Mas a alta produção por si só não pode explicar a qualidade lixo da Netflix. Nas décadas de 1920 e 1930, estúdios como Paramount e Warner Bros. lançavam até 70 filmes por ano. Em seu pico, nos anos 1990, a Miramax tentava lançar um novo filme quase toda semana. A diferença entre a Netflix e seus antecessores é que os estúdios mais antigos tinham um modelo de negócios que recompensava a maestria e a habilidade cinematográficas. A Netflix, por outro lado, é composta por executivos pouco sofisticados, que não têm nenhum plano para seus filmes e os veem com desprezo. Cindy Holland, a primeira funcionária contratada por Sarandos, que eventualmente atuou como vice-presidente de conteúdo original, uma vez comparou a estratégia voraz de aquisição de DVDs da Netflix a “jogar carvão na porta lateral de casa”. Isso continuou valendo conforme a Netflix ia aumentando sua produção de filmes originais. Ao pesquisar para este ensaio, fontes me contaram sobre dois executivos de alto escalão da Netflix que são conhecidos por dar o sinal verde para projetos sem ter sequer lido os roteiros.
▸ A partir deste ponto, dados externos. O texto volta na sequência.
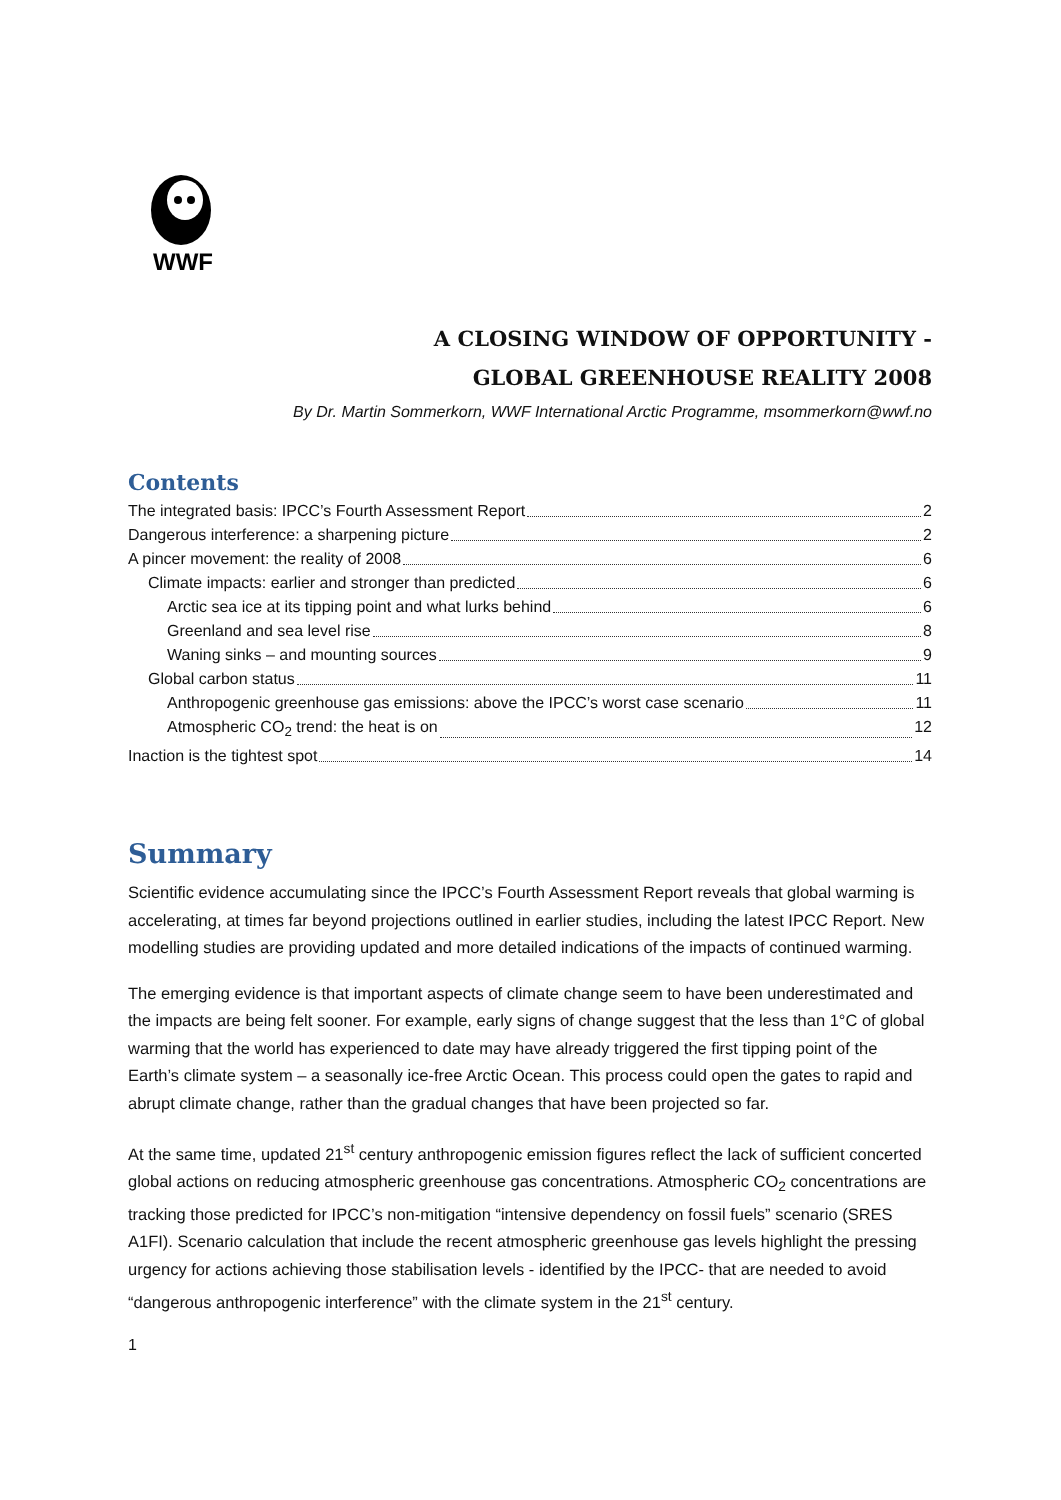WWF
A CLOSING WINDOW OF OPPORTUNITY -
GLOBAL GREENHOUSE REALITY 2008
By Dr. Martin Sommerkorn, WWF International Arctic Programme, msommerkorn@wwf.no
Contents
The integrated basis: IPCC’s Fourth Assessment Report 2
Dangerous interference: a sharpening picture 2
A pincer movement: the reality of 2008 6
Climate impacts: earlier and stronger than predicted 6
Arctic sea ice at its tipping point and what lurks behind 6
Greenland and sea level rise 8
Waning sinks – and mounting sources 9
Global carbon status 11
Anthropogenic greenhouse gas emissions: above the IPCC’s worst case scenario 11
Atmospheric CO<sub>2</sub> trend: the heat is on 12
Inaction is the tightest spot 14
Summary
Scientific evidence accumulating since the IPCC’s Fourth Assessment Report reveals that global warming is accelerating, at times far beyond projections outlined in earlier studies, including the latest IPCC Report. New modelling studies are providing updated and more detailed indications of the impacts of continued warming.
The emerging evidence is that important aspects of climate change seem to have been underestimated and the impacts are being felt sooner. For example, early signs of change suggest that the less than 1°C of global warming that the world has experienced to date may have already triggered the first tipping point of the Earth’s climate system – a seasonally ice-free Arctic Ocean. This process could open the gates to rapid and abrupt climate change, rather than the gradual changes that have been projected so far.
At the same time, updated 21<sup>st</sup> century anthropogenic emission figures reflect the lack of sufficient concerted global actions on reducing atmospheric greenhouse gas concentrations. Atmospheric CO<sub>2</sub> concentrations are tracking those predicted for IPCC’s non-mitigation “intensive dependency on fossil fuels” scenario (SRES A1FI). Scenario calculation that include the recent atmospheric greenhouse gas levels highlight the pressing urgency for actions achieving those stabilisation levels - identified by the IPCC- that are needed to avoid “dangerous anthropogenic interference” with the climate system in the 21<sup>st</sup> century.
1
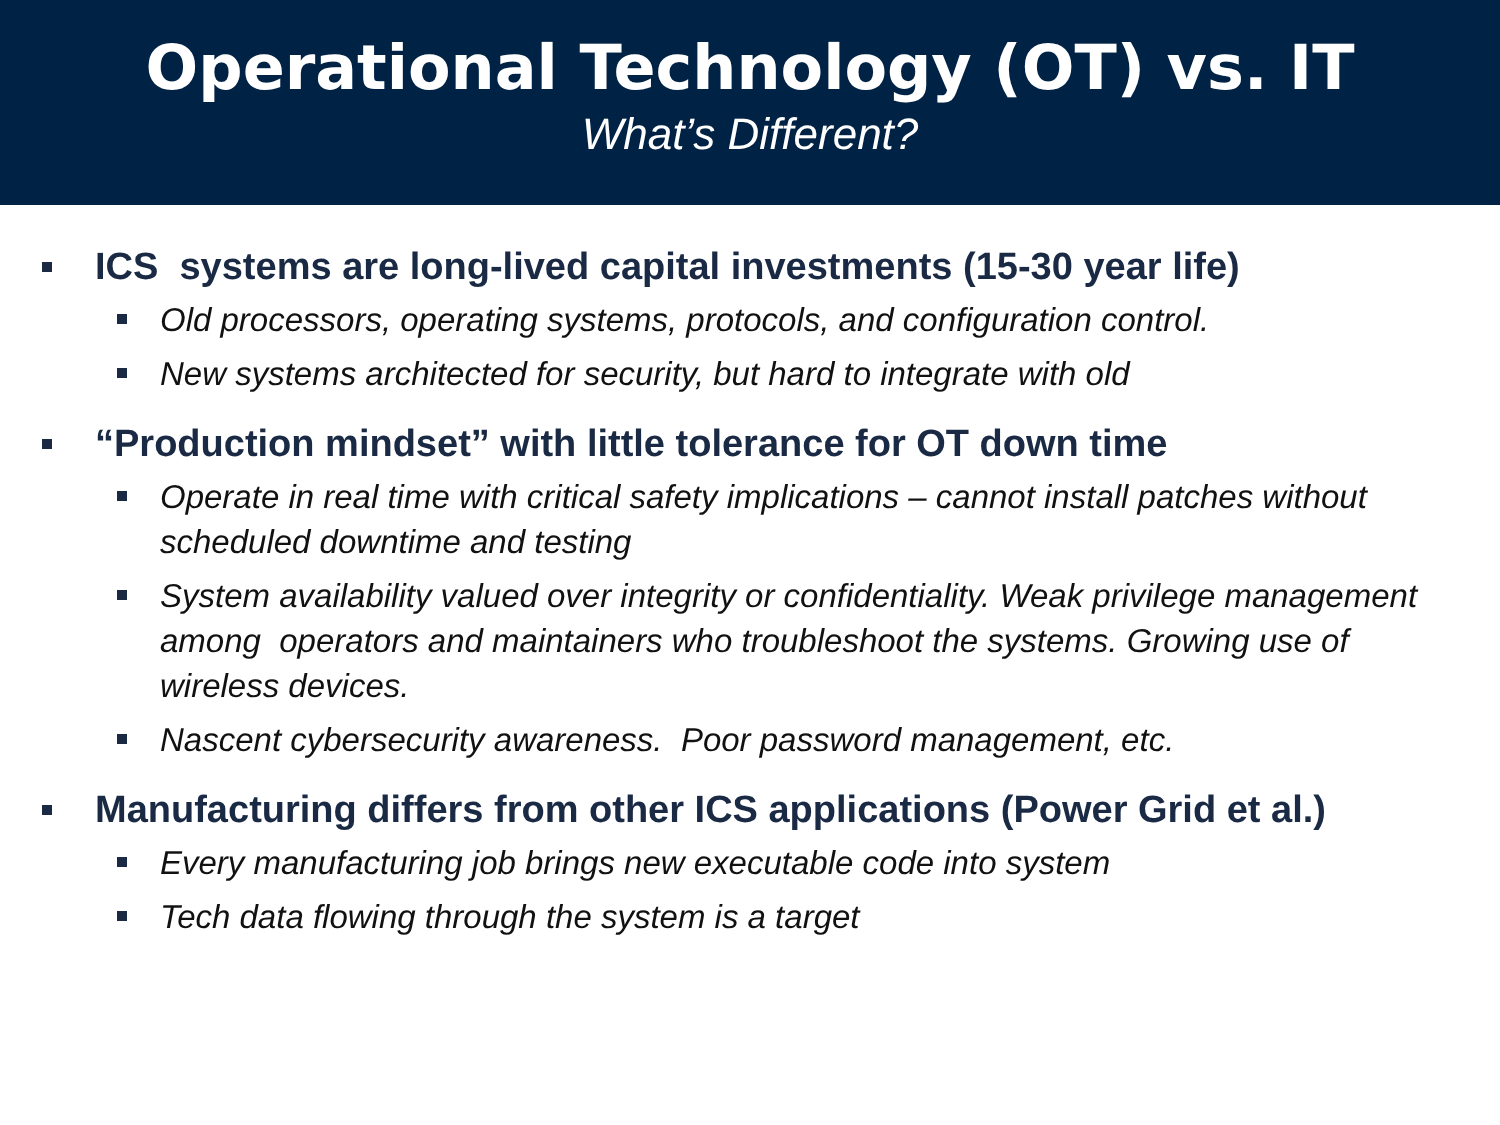Operational Technology (OT) vs. IT
What’s Different?
ICS systems are long-lived capital investments (15-30 year life)
Old processors, operating systems, protocols, and configuration control.
New systems architected for security, but hard to integrate with old
“Production mindset” with little tolerance for OT down time
Operate in real time with critical safety implications – cannot install patches without scheduled downtime and testing
System availability valued over integrity or confidentiality. Weak privilege management among operators and maintainers who troubleshoot the systems. Growing use of wireless devices.
Nascent cybersecurity awareness. Poor password management, etc.
Manufacturing differs from other ICS applications (Power Grid et al.)
Every manufacturing job brings new executable code into system
Tech data flowing through the system is a target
Essa produção cinematográfica desleixada funciona para o modelo de streaming, já que o público em casa em geral quase não presta atenção. Vários roteiristas que trabalharam para serviços de streaming me disseram que uma observação comum dos executivos da empresa é “faça esse personagem anunciar o que está fazendo para que os espectadores que estão com esse programa passando de fundo possam acompanhar”. (“Passamos um dia juntos”, Lohan diz ao seu amante, James, em Irish Wish. “Admito que foi um dia lindo, cheio de vistas dramáticas e chuva romântica, mas isso não lhe dá o direito de questionar minhas escolhas de vida. Amanhã vou me casar com Paul Kennedy”. “Tudo bem”, ele responde. “Essa será a última vez que você me verá, porque depois que esse trabalho acabar, vou para a Bolívia fotografar um lagarto de árvore ameaçado de extinção”.)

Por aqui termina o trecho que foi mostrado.